You can train it by following instructions to train on this repo
And try out the interactive decode mode by:
$ python converse.py --decode
Then we imported the functions for setting up the model and decoding in converse.py to chatbot.py which is a simple flask app that integrates with Alexa using flask-ask
As of now, we have been manually testing our chatbot's performance every 50 steps of training. It still seems to respond with repeating high scoring words such as:
- Human: How are you?
- Bot: fitness fitness fitness fitness fitness dumps
After around 4000 steps, the responses seem better. Here are some of our favorite responses:
For further evaluation, we plan to generate the top 5 best responses then designing Human Intelligence Tasks to choose the best response or indicate that all responses are wrong.

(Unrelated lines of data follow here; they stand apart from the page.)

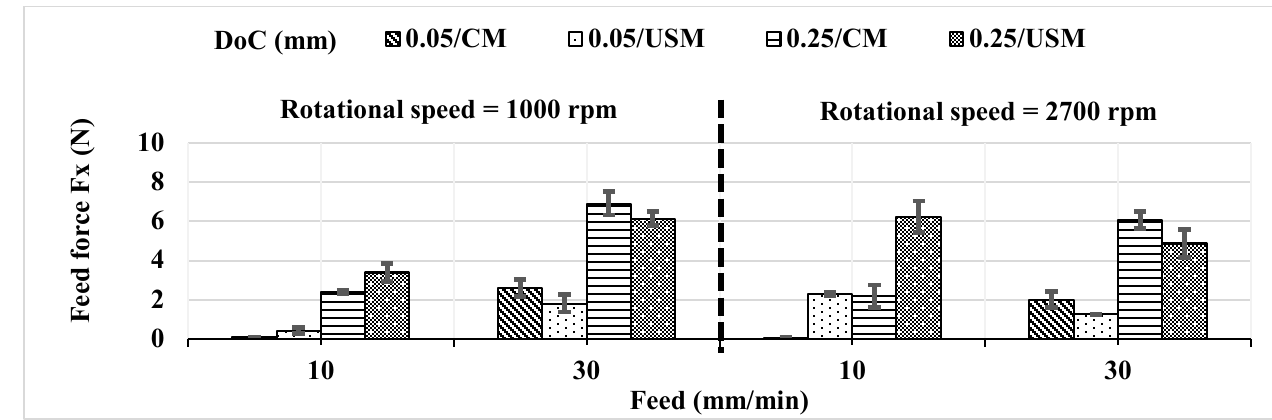
Figure 18. Cutting force (Fx) in feed direction at different cutting parameters.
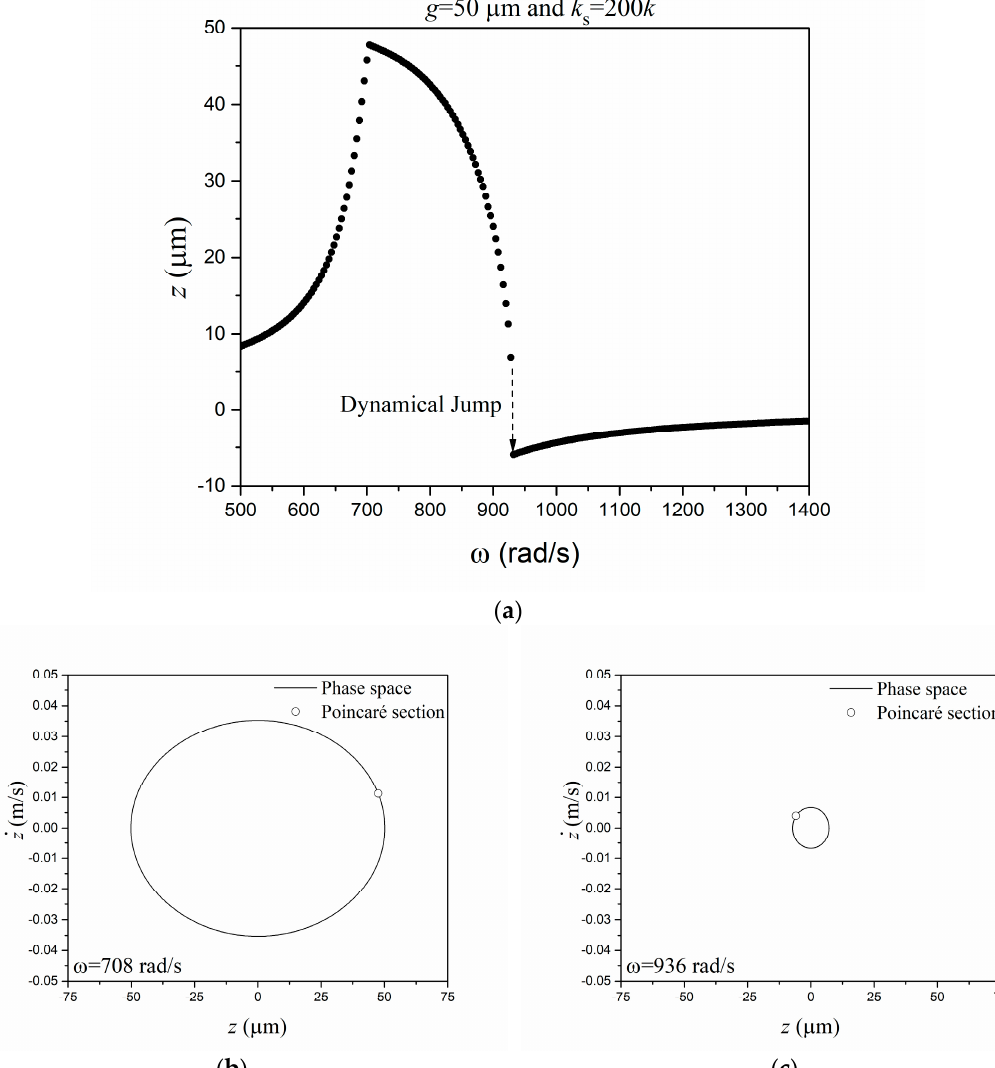
Figure 11. ( a ) Bifurcation diagram for g = 50 μ m and β = 200. Phase space and Poincaré sections for ( b ) ω = 708 rad/s and ( c ) ω = 936 rad/s.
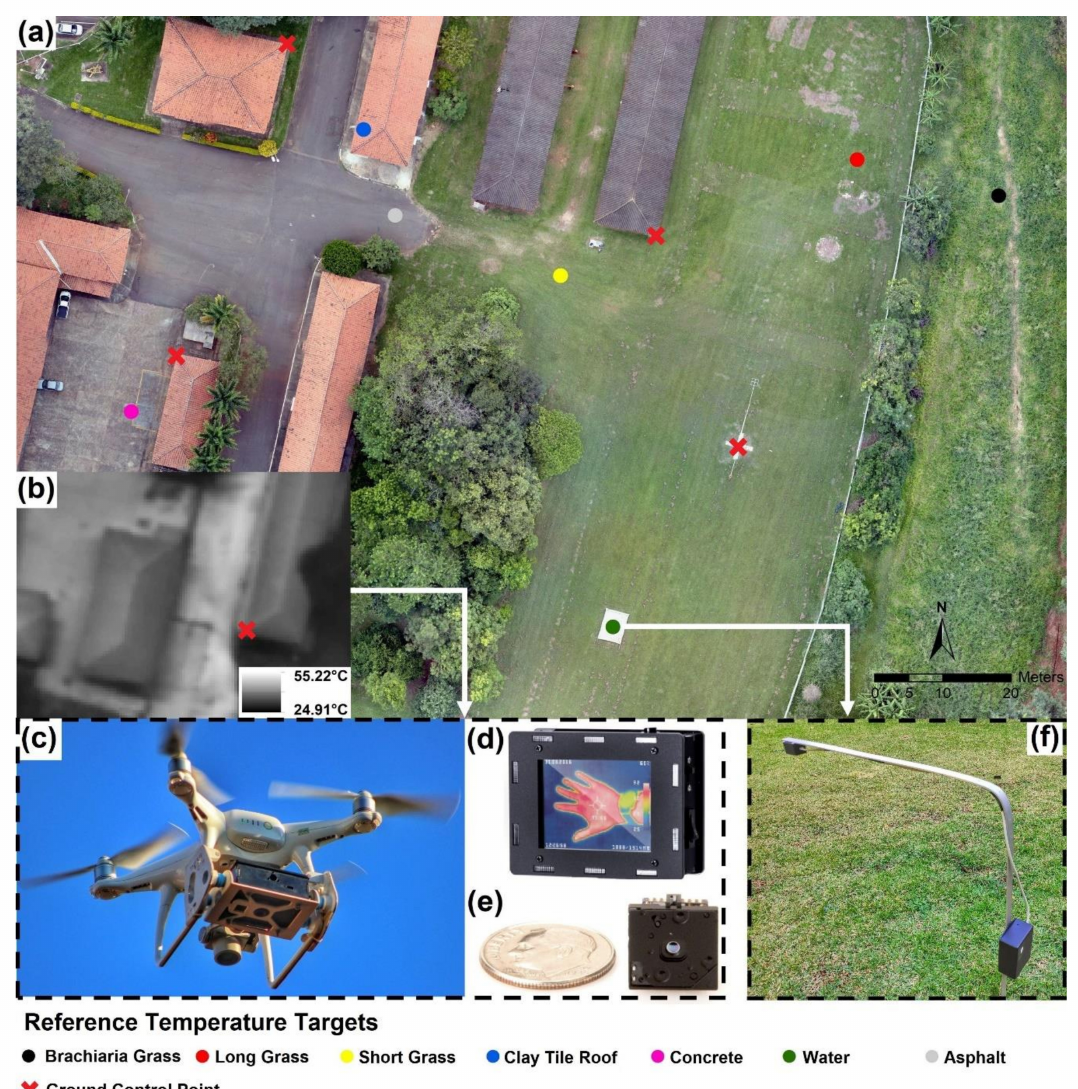
Figure 1. Data acquisition scheme for aerial analysis. ( a ) Distribution and types of reference targets and ground control points; ( b ) Thermal image snapshot; ( c ) UAV platform with the Lepton camera onboard; ( d ) Lepton camera; ( e ) FLIR Lepton 3.5 OEM sensor; ( f ) Ground reference temperature platform with the MLX90614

This is a simlar approach to the Neural Conversational model paper where they used huamn evaluation to compare their mode against CleverBot. This experiment used 200 questions and 4 humans to rate their preferred bot.
The dataset used for our chatbot is the Cornell Movie-Dialogs Corpus, which contains "220,579 conversational exchanges" and "304,713 utterances" of "fictional conversations extracted from raw movie scripts." "A Survey of Available Corpora for Building Data-Driven Dialogue Systems" describes the corpus as "short conversations from film scripts, annotated...dialogues with character metadata." We appreciated that the "open-domain movie transcript dataset" in "A Neural Conversational Model" led the model to "hold a natural conversation and sometimes perform simple forms of common sense reasoning." The seven conversations (Basic, Simple Q&A, General knowledge Q&A, Philosophical Q&A, Morality, Opinions, and Job and Personality) yielded impressive results, and we sought a scripted dataset that would sound like organic and entertaining spoken conversation. We hoped that a movie conversation corpus other than the OpenSubtitles dataset could yield similar results, though we noted that OpenSubtitles had many more utterances, at 140M.
After using the seq2seq model to generate a result, we also used pythons grammar_check library. We were hoping that this would result to more cohesive and grammatically correct responses. Adding this library did reduce the use of repeated words in a response, however no significant improvements were made.